Harvard has more than $180 million invested in 18 nuclear companies that process nuclear fuel, construct or maintain nuclear facilities, and operate some of the country's 70 licensed nuclear plants. The University may have to reexamine these previously uncontroversial investments.
Anti-nuclear activists have recently turned to the use of proxies to snape corporate practices. This trend towards economic pressure tactics may find a following on the Harvard campus in the same way that pressure for corporate morality in South Africa has in the last few years.
Whether a university's investments give it the ability--or the right--to influence corporate behavior was a major point in the South Africa controversy.
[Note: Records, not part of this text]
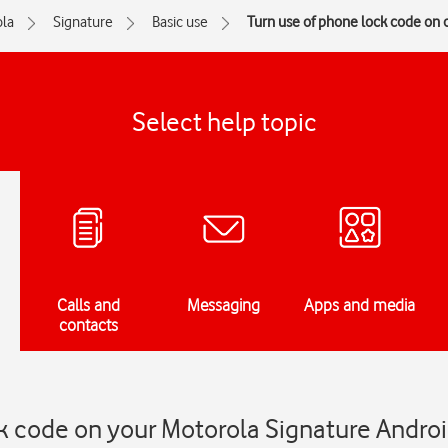
la
Signature
Basic use
Turn use of phone lock code on o
Select help topic
Calls and
Messaging
Apps and media
contacts
k code on your Motorola Signature Andro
And as the South Africa debate decreases in intensity this year, it seems already possible that nuclear power--and especially Harvard's major investments in it--might replace last year's campaign for divestiture.
Clearly nuclear power has already generated more public controversy than than the South Africa question did. This time Harvard's funds are invested in the potential hazard right next door.
George W. Siguler, assistant treasurer of Harvard College, says that, at this time, energy is the largest single investment Harvard holds, and that, for many reasons, the University will not "run away from these companies just because of opposition to nuclear energy." Siguler adds that nuclear energy is just a small portion of most major oil companies activities.
But Harvard probably won't be able to dodge a stand on the nuclear question forever. Lawrence F. Stevens '65, secretary of the Advisory Committee on Shareholder Responsibility (ACSR), will face quite a few shareholder resolutions this spring from investors alarmed by the mishap at Three Mile Island.
Harvard's investors share commodities in industries that range from mining companies to conglomerates, from utilities to electronics companies including, of course, oil companies.
The largest single investment is $35 million in Exxon Corporation, which is involved in the exploration, mining milling and fabrication of nuclear fuel. Among investments in seven other oil companies, Harvard has $16 million invested in General Electric Company, a corporation active in the same processes as well as the manufacture of nuclear reactors.
Another $3.7 million of the University's funds lie in Allied Chemical, which is involved in the exploration, reprocessing and storage of nuclear fuel, and $1.6 million lie in the KerrMcGee Corporation another company involved with the total nuclear fuel cycle. Harvard also has $500,000 invested in J. Ray McDermott and Company, the owner of Babcock and Wilcox--the firm that built the reactor at Three Mile Island and six other plants throughout the country.
However, the companies Harvard invests in are just a few of the 66 that anti-nuke shareholders will hit with proxies and resolutions early next year.
Richard Austin, chairman of the Coalition of Appalachian Energy Consumers, says he believes the group's resolution calling on the American Electric Company to halt its investment in nuclear power will be more effective in educating the public on the dangers of nuclear power than in immediately eliminating the use of nuclear energy.
Austin says his coalition of 20 groups is typical of organizations that use their power as shareholders to influence corporate policy. The diverse coalition is one of many different groups pooling their shares and numbers to oppose nuclear energy.
He says the group includes blue-collar workers, environmentalists, citizens concerned with the high cost of energy, disgruntled shareholders, and anti-nuke people spread out across the six states in which the American Electric Power Company operates power plants. The coalition is "a broad based group with a common concern for the direction of the utility's development," Austin adds.
Officials in the National Council of Churches, an unusually powerful and active articulator of shareholder dissatisfaction with corporate practices, say that, for the first time, churches are preparing a significant number of resolutions directed at the nuclear power industry.